Problem description>
Reproduce each of the rows below verbatim, line for line, with no changes.

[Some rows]
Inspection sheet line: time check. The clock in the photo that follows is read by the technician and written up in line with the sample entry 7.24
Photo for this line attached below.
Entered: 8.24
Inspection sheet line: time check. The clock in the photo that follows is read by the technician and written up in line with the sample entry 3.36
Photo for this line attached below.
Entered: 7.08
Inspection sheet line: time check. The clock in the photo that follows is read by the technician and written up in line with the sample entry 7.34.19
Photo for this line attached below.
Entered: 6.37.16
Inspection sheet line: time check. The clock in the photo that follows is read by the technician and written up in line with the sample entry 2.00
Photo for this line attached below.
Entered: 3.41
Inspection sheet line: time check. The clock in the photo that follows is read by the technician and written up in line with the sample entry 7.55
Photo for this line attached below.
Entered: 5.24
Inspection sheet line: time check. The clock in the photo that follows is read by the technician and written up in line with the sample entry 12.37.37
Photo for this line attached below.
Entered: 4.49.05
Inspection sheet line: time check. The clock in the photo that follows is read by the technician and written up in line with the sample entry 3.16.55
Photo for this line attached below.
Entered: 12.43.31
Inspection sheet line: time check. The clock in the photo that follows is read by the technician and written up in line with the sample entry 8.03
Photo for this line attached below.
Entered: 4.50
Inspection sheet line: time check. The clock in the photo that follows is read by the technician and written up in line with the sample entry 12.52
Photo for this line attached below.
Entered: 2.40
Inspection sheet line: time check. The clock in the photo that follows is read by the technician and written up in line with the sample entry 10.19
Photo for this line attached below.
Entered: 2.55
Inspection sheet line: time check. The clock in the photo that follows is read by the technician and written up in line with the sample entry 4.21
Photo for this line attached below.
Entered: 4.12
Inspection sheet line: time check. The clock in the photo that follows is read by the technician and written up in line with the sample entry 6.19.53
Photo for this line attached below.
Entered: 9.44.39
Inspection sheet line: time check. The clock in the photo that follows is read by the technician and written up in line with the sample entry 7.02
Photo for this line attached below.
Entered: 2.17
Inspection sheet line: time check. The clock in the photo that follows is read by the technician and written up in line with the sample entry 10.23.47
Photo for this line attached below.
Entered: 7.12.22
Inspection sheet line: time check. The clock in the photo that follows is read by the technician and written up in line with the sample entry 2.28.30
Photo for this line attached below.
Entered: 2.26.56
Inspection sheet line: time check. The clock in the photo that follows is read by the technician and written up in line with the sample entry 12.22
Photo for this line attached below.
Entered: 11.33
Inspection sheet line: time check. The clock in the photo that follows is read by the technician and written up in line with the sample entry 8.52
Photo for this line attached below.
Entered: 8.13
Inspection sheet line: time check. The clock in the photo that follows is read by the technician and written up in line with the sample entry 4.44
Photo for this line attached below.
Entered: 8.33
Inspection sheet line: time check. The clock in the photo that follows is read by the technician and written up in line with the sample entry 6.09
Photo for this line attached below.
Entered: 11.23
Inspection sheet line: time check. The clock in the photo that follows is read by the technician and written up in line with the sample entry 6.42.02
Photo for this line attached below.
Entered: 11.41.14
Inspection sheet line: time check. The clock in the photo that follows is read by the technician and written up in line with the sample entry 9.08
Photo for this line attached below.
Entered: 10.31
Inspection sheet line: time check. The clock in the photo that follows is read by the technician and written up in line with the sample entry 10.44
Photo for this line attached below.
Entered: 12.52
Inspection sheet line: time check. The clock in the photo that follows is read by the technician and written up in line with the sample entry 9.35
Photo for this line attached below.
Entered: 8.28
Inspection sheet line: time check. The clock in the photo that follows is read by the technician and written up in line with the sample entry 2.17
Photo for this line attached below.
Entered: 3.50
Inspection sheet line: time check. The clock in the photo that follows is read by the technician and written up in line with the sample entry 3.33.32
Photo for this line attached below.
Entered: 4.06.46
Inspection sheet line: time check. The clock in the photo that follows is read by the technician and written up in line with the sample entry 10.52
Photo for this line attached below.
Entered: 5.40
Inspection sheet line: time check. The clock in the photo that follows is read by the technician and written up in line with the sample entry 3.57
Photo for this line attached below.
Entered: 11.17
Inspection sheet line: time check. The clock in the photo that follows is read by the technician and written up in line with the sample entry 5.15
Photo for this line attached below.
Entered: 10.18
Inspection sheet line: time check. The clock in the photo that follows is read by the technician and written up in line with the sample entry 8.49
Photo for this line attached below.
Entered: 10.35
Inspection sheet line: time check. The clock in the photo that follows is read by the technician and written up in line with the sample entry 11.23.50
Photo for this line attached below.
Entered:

Task solution>
Inspection sheet line: time check. The clock in the photo that follows is read by the technician and written up in line with the sample entry 7.24
Photo for this line attached below.
Entered: 8.24
Inspection sheet line: time check. The clock in the photo that follows is read by the technician and written up in line with the sample entry 3.36
Photo for this line attached below.
Entered: 7.08
Inspection sheet line: time check. The clock in the photo that follows is read by the technician and written up in line with the sample entry 7.34.19
Photo for this line attached below.
Entered: 6.37.16
Inspection sheet line: time check. The clock in the photo that follows is read by the technician and written up in line with the sample entry 2.00
Photo for this line attached below.
Entered: 3.41
Inspection sheet line: time check. The clock in the photo that follows is read by the technician and written up in line with the sample entry 7.55
Photo for this line attached below.
Entered: 5.24
Inspection sheet line: time check. The clock in the photo that follows is read by the technician and written up in line with the sample entry 12.37.37
Photo for this line attached below.
Entered: 4.49.05
Inspection sheet line: time check. The clock in the photo that follows is read by the technician and written up in line with the sample entry 3.16.55
Photo for this line attached below.
Entered: 12.43.31
Inspection sheet line: time check. The clock in the photo that follows is read by the technician and written up in line with the sample entry 8.03
Photo for this line attached below.
Entered: 4.50
Inspection sheet line: time check. The clock in the photo that follows is read by the technician and written up in line with the sample entry 12.52
Photo for this line attached below.
Entered: 2.40
Inspection sheet line: time check. The clock in the photo that follows is read by the technician and written up in line with the sample entry 10.19
Photo for this line attached below.
Entered: 2.55
Inspection sheet line: time check. The clock in the photo that follows is read by the technician and written up in line with the sample entry 4.21
Photo for this line attached below.
Entered: 4.12
Inspection sheet line: time check. The clock in the photo that follows is read by the technician and written up in line with the sample entry 6.19.53
Photo for this line attached below.
Entered: 9.44.39
Inspection sheet line: time check. The clock in the photo that follows is read by the technician and written up in line with the sample entry 7.02
Photo for this line attached below.
Entered: 2.17
Inspection sheet line: time check. The clock in the photo that follows is read by the technician and written up in line with the sample entry 10.23.47
Photo for this line attached below.
Entered: 7.12.22
Inspection sheet line: time check. The clock in the photo that follows is read by the technician and written up in line with the sample entry 2.28.30
Photo for this line attached below.
Entered: 2.26.56
Inspection sheet line: time check. The clock in the photo that follows is read by the technician and written up in line with the sample entry 12.22
Photo for this line attached below.
Entered: 11.33
Inspection sheet line: time check. The clock in the photo that follows is read by the technician and written up in line with the sample entry 8.52
Photo for this line attached below.
Entered: 8.13
Inspection sheet line: time check. The clock in the photo that follows is read by the technician and written up in line with the sample entry 4.44
Photo for this line attached below.
Entered: 8.33
Inspection sheet line: time check. The clock in the photo that follows is read by the technician and written up in line with the sample entry 6.09
Photo for this line attached below.
Entered: 11.23
Inspection sheet line: time check. The clock in the photo that follows is read by the technician and written up in line with the sample entry 6.42.02
Photo for this line attached below.
Entered: 11.41.14
Inspection sheet line: time check. The clock in the photo that follows is read by the technician and written up in line with the sample entry 9.08
Photo for this line attached below.
Entered: 10.31
Inspection sheet line: time check. The clock in the photo that follows is read by the technician and written up in line with the sample entry 10.44
Photo for this line attached below.
Entered: 12.52
Inspection sheet line: time check. The clock in the photo that follows is read by the technician and written up in line with the sample entry 9.35
Photo for this line attached below.
Entered: 8.28
Inspection sheet line: time check. The clock in the photo that follows is read by the technician and written up in line with the sample entry 2.17
Photo for this line attached below.
Entered: 3.50
Inspection sheet line: time check. The clock in the photo that follows is read by the technician and written up in line with the sample entry 3.33.32
Photo for this line attached below.
Entered: 4.06.46
Inspection sheet line: time check. The clock in the photo that follows is read by the technician and written up in line with the sample entry 10.52
Photo for this line attached below.
Entered: 5.40
Inspection sheet line: time check. The clock in the photo that follows is read by the technician and written up in line with the sample entry 3.57
Photo for this line attached below.
Entered: 11.17
Inspection sheet line: time check. The clock in the photo that follows is read by the technician and written up in line with the sample entry 5.15
Photo for this line attached below.
Entered: 10.18
Inspection sheet line: time check. The clock in the photo that follows is read by the technician and written up in line with the sample entry 8.49
Photo for this line attached below.
Entered: 10.35
Inspection sheet line: time check. The clock in the photo that follows is read by the technician and written up in line with the sample entry 11.23.50
Photo for this line attached below.
Entered:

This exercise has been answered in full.